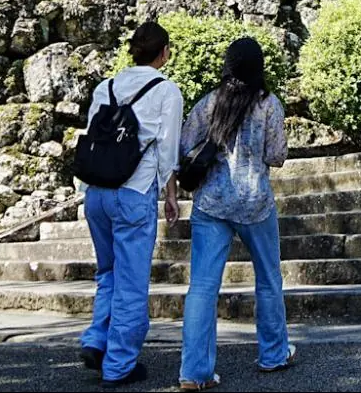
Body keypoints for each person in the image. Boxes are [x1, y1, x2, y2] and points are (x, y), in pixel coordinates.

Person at [177, 36, 293, 390]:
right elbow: (277, 155)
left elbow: (183, 145)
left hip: (211, 204)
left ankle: (194, 373)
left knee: (202, 287)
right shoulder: (268, 105)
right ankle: (273, 355)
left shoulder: (210, 103)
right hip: (255, 203)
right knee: (269, 279)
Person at [78, 20, 183, 387]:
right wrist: (170, 194)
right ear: (163, 51)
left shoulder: (105, 87)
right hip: (133, 194)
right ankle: (119, 364)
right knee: (131, 281)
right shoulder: (166, 91)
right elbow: (168, 150)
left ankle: (96, 339)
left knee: (106, 271)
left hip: (96, 194)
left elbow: (92, 136)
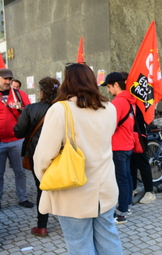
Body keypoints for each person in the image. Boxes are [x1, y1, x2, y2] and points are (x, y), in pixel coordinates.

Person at [33, 63, 122, 254]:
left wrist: (47, 180)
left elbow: (43, 157)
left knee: (79, 244)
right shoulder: (109, 108)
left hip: (73, 190)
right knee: (109, 238)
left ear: (67, 82)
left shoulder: (61, 110)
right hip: (105, 188)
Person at [14, 77, 60, 236]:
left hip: (37, 155)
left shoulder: (31, 109)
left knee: (42, 188)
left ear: (41, 92)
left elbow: (18, 131)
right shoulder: (64, 108)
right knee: (63, 186)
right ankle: (67, 219)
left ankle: (42, 226)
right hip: (60, 155)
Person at [101, 72, 136, 224]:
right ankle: (127, 205)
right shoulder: (131, 101)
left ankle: (121, 212)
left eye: (109, 87)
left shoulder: (117, 103)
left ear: (116, 84)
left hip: (118, 146)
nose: (108, 90)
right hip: (128, 144)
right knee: (127, 177)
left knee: (121, 180)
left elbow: (110, 127)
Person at [120, 72, 156, 204]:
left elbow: (143, 116)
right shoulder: (128, 98)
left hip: (139, 134)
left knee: (142, 163)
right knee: (132, 164)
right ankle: (133, 188)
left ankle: (149, 191)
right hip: (129, 135)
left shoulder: (138, 97)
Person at [0, 68, 33, 209]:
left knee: (20, 171)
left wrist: (22, 109)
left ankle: (23, 197)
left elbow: (31, 112)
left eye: (10, 79)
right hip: (0, 141)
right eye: (5, 79)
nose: (8, 82)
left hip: (17, 140)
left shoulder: (20, 94)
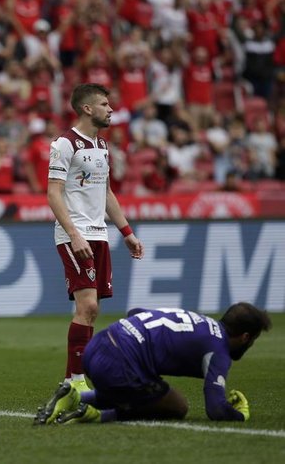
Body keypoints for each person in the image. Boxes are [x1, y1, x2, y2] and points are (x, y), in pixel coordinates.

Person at [47, 83, 144, 392]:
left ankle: (71, 380)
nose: (111, 109)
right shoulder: (64, 144)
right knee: (87, 307)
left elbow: (105, 192)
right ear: (87, 109)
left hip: (99, 235)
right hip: (75, 234)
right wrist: (73, 234)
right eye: (104, 104)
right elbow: (53, 193)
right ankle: (76, 382)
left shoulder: (101, 146)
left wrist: (126, 232)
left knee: (93, 310)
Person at [34, 303, 272, 425]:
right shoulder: (219, 349)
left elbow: (135, 311)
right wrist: (240, 415)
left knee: (133, 388)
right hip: (119, 362)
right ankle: (99, 417)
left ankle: (75, 397)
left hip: (98, 344)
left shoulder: (200, 321)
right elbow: (216, 409)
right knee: (178, 406)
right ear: (245, 337)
━━━━━━━━━━━━━━━━
WHAT YOU HAVE TO DO>
From the line containing "right eye: (104, 104)" down to the last line of the listing above, give every line again exactly, and add nothing.

THE COMPLETED TASK>
right eye: (104, 104)
right elbow: (53, 193)
right ankle: (76, 382)
left shoulder: (101, 146)
left wrist: (126, 232)
left knee: (93, 310)
Person at [34, 303, 272, 425]:
right shoulder: (219, 349)
left elbow: (135, 311)
right wrist: (240, 415)
left knee: (133, 388)
right hip: (119, 362)
right ankle: (99, 417)
left ankle: (75, 397)
left hip: (98, 344)
left shoulder: (200, 321)
right elbow: (216, 409)
right knee: (178, 406)
right ear: (245, 337)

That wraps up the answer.